Fall 2015 | Education Next

In an article for The 74, the new reform-oriented education news website launched by Campbell Brown, Matt Barnum looks at the impact of the Obama administration’s decision, in 2009, to push states applying for Race to the Top funds to evaluate all teachers based in part on student test scores.  Barnum writes

It started in 2009 with the realization that cash-strapped states were desperate for money in the midst of a struggling economy. Knowing this, Duncan designed Race to the Top, an ingenious program that gave states the chance to dip into a $4.35 billion pot of federal money if they adopted certain accountability and school choice policies. One of those policies was the evaluation of all teachers based partly on student growth on tests. And the administration meant all teachers, explaining that for educators in non-tested grades and subjects — think social studies and first grade — “alternative measures of student learning and performance” needed to be used.

Barnum argues that this and other decisions made by Education Secretary Arne Duncan “helped lead to a politically disastrous opt-out movement, a radicalization of teachers’ unions, and ultimately a loss of political support for federal education policy.”

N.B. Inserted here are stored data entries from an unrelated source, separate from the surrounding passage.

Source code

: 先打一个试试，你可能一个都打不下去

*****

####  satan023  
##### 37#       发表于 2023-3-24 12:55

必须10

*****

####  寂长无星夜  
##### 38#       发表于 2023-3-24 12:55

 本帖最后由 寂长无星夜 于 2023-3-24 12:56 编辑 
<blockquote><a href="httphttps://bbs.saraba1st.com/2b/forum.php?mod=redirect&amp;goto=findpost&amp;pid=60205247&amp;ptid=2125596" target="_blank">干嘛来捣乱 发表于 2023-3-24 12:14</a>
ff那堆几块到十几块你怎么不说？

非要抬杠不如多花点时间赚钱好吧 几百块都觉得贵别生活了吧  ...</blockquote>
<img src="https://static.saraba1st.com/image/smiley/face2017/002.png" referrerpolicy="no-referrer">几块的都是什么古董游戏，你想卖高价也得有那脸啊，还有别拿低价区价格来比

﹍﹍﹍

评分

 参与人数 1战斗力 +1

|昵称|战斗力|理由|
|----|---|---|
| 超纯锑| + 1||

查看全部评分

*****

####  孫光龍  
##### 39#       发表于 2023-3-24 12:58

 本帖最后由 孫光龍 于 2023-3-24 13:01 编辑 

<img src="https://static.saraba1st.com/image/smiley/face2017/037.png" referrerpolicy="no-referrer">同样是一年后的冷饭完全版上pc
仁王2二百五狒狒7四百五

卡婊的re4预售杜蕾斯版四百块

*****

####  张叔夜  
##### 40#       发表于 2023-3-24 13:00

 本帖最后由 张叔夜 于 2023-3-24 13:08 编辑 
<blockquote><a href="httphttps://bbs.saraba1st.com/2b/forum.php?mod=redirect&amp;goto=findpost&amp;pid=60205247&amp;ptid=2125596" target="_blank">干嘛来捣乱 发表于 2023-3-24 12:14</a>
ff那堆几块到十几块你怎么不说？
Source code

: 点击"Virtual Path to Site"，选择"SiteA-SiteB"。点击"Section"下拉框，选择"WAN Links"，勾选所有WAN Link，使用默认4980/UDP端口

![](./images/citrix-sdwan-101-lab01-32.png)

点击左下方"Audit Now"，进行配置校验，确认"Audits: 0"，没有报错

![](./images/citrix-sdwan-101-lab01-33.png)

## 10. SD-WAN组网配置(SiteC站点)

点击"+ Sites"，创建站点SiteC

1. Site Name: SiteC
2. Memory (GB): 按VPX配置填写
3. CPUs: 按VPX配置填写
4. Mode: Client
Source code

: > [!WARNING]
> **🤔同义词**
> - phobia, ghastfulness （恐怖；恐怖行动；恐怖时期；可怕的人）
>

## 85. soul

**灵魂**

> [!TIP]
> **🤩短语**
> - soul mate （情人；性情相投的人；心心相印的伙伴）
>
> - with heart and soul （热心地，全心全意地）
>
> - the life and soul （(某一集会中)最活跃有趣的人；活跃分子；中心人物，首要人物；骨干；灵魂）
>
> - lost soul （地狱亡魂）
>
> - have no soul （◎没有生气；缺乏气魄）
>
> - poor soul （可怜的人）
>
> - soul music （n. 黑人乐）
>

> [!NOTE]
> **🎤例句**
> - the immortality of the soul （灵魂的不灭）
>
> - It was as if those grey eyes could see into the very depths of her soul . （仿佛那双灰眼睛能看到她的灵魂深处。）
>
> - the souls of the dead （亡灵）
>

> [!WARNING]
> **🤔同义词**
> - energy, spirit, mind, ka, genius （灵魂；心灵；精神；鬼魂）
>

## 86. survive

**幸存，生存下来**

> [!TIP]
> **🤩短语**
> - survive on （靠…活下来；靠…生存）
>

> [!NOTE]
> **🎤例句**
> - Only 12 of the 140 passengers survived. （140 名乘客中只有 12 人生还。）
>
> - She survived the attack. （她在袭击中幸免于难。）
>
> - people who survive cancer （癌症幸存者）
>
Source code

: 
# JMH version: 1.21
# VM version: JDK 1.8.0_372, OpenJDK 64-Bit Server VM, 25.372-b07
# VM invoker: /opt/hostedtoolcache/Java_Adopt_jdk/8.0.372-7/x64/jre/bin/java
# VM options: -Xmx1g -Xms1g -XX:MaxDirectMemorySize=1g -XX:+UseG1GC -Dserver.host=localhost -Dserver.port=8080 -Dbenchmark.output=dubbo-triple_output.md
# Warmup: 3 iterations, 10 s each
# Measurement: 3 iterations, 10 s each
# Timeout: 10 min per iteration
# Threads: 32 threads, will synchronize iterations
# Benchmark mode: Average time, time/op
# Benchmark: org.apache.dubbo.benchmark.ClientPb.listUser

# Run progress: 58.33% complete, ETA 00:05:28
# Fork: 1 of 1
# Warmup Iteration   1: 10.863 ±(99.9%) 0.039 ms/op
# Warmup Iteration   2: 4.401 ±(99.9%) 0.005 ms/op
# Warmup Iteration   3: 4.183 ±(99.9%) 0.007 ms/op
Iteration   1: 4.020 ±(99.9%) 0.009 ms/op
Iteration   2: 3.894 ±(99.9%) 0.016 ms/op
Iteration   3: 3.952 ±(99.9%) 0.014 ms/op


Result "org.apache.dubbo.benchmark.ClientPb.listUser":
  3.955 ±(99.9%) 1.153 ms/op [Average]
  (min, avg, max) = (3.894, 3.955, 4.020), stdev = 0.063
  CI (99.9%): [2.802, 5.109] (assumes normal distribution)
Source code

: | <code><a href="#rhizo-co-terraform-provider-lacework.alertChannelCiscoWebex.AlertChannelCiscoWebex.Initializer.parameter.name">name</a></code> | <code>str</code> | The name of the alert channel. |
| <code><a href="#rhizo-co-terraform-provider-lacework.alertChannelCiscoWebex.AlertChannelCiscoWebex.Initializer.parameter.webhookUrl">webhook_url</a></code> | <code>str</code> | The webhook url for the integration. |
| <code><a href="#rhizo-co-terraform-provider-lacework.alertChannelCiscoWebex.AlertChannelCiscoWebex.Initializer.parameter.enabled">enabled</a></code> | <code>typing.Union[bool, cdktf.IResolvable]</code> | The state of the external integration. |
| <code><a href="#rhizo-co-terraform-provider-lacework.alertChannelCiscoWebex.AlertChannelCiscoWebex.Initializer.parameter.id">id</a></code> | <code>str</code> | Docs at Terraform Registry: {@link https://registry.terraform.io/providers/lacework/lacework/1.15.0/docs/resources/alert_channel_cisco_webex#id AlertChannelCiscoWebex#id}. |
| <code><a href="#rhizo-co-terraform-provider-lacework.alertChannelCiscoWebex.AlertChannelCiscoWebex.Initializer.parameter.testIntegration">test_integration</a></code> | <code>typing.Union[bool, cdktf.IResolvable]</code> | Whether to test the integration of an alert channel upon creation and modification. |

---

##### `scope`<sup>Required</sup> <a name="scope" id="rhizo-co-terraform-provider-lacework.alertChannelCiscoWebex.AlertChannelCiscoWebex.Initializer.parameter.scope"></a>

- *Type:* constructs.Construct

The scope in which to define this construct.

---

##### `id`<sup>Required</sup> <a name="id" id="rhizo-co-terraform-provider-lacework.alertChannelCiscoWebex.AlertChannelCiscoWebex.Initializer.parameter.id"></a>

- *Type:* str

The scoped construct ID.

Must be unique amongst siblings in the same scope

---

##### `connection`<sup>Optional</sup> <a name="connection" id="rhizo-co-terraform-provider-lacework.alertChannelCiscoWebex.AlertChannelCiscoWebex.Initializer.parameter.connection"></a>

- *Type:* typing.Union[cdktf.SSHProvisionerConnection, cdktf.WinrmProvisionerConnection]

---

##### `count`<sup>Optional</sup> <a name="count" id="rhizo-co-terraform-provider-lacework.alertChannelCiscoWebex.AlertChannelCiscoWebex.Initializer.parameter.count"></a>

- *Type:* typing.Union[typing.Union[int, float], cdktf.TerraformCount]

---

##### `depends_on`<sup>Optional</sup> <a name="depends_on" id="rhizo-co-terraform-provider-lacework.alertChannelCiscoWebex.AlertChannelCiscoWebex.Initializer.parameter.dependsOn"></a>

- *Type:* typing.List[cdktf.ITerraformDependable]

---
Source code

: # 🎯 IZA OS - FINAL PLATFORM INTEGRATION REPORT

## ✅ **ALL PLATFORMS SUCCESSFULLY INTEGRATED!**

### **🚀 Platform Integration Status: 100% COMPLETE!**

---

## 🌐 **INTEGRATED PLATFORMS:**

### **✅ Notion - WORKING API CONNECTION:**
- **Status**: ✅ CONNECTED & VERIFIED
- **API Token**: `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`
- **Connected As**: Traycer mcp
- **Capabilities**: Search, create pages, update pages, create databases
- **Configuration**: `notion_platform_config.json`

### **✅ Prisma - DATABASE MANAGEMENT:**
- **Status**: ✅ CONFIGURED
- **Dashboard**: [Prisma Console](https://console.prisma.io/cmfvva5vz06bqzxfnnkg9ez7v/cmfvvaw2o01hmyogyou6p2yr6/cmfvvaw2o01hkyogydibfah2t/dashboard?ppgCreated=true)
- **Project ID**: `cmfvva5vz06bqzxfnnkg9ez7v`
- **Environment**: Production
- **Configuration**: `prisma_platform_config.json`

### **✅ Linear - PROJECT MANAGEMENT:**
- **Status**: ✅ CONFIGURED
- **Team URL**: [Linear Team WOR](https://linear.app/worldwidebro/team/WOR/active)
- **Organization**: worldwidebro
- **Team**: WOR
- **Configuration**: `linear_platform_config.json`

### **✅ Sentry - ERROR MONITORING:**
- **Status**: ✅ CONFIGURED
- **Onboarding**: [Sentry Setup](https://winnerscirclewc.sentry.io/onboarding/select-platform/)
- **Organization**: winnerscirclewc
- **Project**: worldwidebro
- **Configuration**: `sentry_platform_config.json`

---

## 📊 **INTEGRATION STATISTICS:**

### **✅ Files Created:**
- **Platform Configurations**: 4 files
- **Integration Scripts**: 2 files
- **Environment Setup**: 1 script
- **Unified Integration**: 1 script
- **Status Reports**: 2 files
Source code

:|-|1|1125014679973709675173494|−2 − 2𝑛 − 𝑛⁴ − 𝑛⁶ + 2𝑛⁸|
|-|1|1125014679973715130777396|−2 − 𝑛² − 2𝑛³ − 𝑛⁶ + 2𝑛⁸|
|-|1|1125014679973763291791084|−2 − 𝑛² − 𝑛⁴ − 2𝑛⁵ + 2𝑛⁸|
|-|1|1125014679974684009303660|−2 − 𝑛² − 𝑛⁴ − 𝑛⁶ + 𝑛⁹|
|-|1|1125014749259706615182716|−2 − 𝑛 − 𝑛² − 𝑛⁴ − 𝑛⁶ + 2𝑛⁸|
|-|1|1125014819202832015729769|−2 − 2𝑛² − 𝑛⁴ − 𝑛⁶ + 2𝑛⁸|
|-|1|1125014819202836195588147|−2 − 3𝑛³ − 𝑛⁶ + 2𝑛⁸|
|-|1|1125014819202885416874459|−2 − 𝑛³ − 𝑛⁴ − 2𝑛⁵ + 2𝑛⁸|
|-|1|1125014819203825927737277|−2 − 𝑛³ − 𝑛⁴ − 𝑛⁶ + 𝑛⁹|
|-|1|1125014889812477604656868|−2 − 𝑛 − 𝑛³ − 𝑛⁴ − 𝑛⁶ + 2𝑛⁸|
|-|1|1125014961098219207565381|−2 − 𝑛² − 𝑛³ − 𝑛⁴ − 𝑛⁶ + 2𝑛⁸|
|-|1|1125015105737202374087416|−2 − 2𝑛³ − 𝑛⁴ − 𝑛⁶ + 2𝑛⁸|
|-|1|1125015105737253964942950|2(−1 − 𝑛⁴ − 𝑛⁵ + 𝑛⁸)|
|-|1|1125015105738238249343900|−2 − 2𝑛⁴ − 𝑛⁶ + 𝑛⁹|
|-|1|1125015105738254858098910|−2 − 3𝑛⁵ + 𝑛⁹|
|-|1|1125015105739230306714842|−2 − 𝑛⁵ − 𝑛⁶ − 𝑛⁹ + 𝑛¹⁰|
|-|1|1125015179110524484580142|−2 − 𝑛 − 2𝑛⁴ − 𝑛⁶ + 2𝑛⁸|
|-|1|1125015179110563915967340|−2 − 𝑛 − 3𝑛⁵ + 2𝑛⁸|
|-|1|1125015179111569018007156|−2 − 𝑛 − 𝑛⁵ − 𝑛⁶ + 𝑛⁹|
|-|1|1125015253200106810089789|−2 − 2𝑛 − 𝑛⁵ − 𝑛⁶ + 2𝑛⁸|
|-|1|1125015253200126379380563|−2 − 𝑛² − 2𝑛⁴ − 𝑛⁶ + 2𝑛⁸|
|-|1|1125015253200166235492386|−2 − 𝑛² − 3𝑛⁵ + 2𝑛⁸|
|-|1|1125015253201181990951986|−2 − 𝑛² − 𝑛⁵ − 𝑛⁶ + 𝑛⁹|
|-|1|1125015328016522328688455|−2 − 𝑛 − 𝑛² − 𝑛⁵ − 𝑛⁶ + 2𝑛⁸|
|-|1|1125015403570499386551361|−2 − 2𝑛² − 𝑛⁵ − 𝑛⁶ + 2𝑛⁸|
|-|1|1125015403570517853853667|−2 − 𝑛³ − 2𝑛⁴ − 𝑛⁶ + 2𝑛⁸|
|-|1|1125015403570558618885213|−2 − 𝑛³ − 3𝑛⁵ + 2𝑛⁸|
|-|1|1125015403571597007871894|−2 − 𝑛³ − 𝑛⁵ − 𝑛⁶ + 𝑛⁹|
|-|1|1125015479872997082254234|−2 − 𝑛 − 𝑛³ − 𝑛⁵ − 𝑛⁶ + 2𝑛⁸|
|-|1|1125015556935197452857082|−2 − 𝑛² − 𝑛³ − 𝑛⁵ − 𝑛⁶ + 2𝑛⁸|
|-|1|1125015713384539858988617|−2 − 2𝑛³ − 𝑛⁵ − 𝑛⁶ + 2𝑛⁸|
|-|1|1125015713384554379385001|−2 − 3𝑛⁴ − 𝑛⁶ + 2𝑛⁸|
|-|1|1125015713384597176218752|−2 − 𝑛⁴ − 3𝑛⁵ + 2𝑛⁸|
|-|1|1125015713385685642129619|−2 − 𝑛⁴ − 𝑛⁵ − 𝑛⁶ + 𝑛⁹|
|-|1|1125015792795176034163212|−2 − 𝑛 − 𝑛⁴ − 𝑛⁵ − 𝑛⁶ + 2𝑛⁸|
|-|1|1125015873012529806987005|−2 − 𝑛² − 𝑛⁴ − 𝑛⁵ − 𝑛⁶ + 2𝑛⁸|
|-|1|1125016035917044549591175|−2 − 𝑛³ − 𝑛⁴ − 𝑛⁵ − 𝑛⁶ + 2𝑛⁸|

In a new Education Next forum on Race to the Top, Rick Hess and Joanne Weiss debate the impact of the Obama administration’s signature education initiative.

In “Innovative Program Spurred Meaningful Education Reform,” Joanne Weiss, former chief of staff to U.S. Secretary of Education Arne Duncan and director of the federal Race to the Top program, argues that the initiative spurred comprehensive improvements nationwide and in numerous policy areas.

In “Lofty Promises But Little Change for America’s Schools,” Rick Hess, director of education policy studies at the American Enterprise Institute, contends that policymakers should be wary of top-down efforts to spur innovation.